*** SUPPLIED RECORDS Section Begins ***

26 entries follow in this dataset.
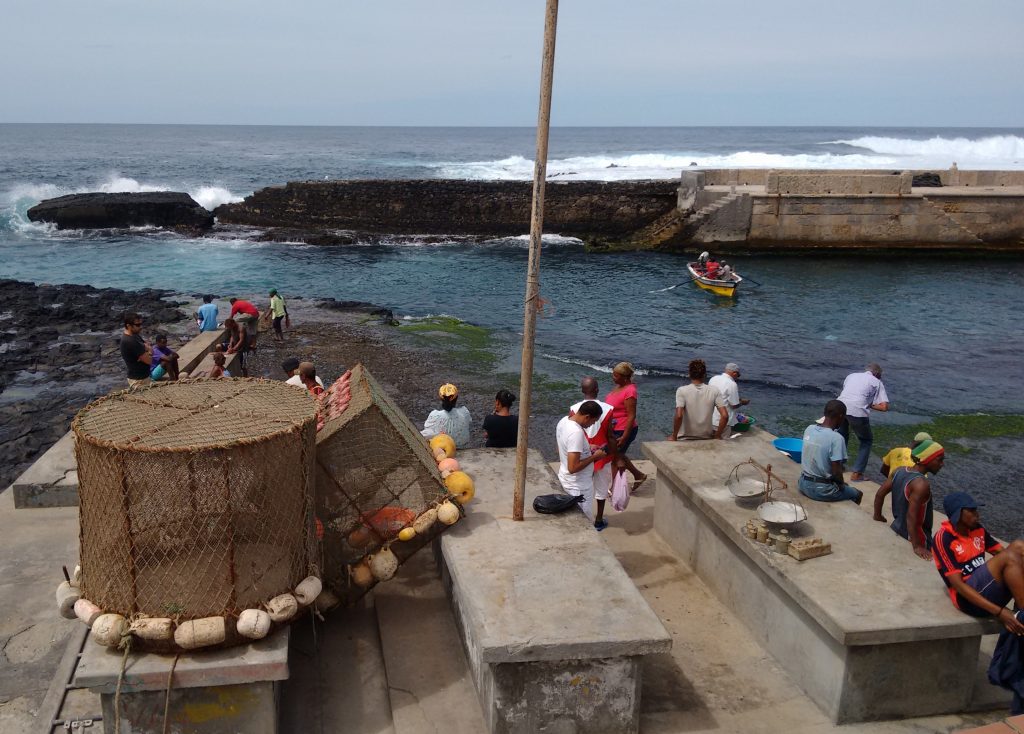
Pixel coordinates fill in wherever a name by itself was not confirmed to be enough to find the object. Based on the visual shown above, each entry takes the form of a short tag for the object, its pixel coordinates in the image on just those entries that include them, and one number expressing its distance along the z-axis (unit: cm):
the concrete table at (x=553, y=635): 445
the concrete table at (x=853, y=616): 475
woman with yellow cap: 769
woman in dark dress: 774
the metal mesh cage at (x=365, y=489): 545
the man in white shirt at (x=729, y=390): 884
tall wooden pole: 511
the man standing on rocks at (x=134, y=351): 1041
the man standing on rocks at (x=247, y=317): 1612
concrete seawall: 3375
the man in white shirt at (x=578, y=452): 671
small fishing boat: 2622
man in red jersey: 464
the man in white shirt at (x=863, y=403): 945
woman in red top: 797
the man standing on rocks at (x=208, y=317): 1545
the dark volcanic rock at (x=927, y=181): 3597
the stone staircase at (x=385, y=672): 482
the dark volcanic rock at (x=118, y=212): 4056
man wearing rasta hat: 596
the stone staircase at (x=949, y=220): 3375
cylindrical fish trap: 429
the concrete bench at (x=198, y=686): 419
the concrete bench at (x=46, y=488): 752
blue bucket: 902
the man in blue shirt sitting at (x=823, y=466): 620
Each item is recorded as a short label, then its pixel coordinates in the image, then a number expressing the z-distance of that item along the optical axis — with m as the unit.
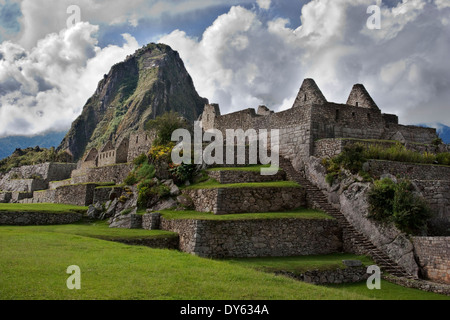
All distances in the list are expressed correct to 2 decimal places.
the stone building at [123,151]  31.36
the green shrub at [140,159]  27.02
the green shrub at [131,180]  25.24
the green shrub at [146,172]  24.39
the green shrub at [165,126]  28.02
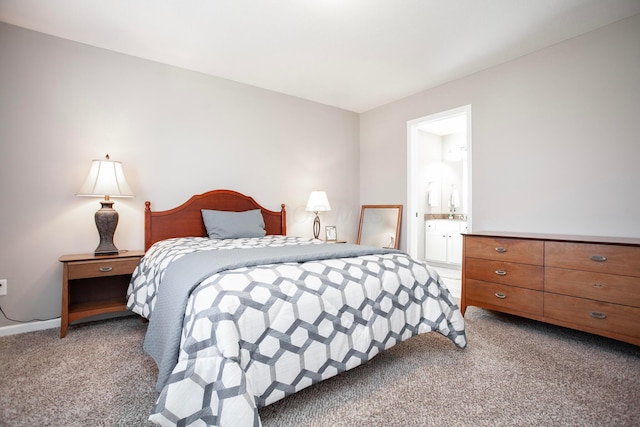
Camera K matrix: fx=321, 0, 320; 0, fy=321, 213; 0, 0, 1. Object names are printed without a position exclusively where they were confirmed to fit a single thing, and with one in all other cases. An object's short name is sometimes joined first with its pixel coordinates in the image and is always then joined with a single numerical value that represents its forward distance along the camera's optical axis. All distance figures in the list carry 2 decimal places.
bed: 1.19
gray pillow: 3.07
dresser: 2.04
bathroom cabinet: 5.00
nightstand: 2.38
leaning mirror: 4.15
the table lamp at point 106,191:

*** SUPPLIED RECORDS Section Ends ***

*EXERCISE:*
There is a run of lines above from the one with "All distances in" to the one with "the green shrub at [165,126]"; print exactly that run, both ends included, and nothing else.

*FINISHED TASK:*
All distances in the list are expressed correct to 2 decimal places.
the stone building at [123,151]  31.36
the green shrub at [140,159]  27.02
the green shrub at [131,180]  25.24
the green shrub at [146,172]  24.39
the green shrub at [165,126]  28.02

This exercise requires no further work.